Task brief:
Count each line below that has the word "height" in it, and give only the total.

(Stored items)

*-*-*

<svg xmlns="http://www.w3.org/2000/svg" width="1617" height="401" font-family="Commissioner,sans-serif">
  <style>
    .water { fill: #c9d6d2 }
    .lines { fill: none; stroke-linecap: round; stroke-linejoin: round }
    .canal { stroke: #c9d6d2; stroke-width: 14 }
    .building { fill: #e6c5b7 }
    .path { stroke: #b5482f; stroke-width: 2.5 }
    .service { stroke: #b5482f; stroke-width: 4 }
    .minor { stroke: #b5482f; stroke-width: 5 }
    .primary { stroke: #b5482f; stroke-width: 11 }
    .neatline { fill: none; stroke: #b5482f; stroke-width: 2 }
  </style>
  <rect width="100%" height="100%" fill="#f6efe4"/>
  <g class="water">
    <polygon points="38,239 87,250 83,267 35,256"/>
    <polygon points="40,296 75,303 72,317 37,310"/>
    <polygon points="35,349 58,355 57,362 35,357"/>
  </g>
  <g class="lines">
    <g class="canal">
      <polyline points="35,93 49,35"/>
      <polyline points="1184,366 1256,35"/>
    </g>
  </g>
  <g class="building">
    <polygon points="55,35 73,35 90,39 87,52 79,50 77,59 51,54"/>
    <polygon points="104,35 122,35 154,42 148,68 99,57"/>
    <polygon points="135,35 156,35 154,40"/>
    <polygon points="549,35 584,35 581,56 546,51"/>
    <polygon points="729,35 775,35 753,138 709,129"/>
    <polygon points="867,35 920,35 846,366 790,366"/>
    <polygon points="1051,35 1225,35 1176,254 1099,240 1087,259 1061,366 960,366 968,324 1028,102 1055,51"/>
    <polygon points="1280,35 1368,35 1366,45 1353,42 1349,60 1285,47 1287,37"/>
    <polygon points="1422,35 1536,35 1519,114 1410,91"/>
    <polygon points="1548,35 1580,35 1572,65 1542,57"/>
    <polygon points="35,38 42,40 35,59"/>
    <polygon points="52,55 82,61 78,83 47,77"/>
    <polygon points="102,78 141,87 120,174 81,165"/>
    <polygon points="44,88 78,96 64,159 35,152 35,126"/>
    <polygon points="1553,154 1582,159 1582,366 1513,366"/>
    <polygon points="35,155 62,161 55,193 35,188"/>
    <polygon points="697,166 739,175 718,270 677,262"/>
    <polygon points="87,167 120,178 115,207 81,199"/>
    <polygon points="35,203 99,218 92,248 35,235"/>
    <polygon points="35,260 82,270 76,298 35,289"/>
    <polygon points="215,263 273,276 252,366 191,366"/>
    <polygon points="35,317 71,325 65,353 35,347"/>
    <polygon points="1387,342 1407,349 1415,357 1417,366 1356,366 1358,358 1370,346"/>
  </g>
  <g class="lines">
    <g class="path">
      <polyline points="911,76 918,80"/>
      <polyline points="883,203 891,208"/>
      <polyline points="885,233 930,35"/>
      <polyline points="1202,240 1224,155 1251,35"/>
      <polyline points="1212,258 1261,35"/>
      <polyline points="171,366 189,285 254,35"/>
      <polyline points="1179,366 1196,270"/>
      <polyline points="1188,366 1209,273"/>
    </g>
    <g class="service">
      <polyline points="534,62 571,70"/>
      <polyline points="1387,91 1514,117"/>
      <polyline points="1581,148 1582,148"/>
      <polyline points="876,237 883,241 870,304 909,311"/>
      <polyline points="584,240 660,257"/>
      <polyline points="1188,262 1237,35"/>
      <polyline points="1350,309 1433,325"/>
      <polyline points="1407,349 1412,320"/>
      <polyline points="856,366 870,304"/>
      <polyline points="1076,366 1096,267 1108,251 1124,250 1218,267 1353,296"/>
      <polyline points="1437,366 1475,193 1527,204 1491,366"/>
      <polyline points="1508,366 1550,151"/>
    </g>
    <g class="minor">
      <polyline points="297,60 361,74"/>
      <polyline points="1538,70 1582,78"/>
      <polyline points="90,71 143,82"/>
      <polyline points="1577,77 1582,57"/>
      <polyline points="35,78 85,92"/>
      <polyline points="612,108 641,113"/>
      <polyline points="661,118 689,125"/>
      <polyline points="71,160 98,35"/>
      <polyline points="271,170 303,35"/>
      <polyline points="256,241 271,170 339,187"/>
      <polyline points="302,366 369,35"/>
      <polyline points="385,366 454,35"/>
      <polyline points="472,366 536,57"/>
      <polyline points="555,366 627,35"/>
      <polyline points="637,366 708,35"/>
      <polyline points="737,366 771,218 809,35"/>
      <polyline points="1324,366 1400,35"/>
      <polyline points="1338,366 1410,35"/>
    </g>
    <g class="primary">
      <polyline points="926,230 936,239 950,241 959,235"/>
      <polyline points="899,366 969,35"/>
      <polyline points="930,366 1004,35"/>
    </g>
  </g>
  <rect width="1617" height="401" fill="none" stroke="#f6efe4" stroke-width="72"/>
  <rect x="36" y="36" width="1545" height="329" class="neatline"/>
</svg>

*-*-*

Output of the task:
4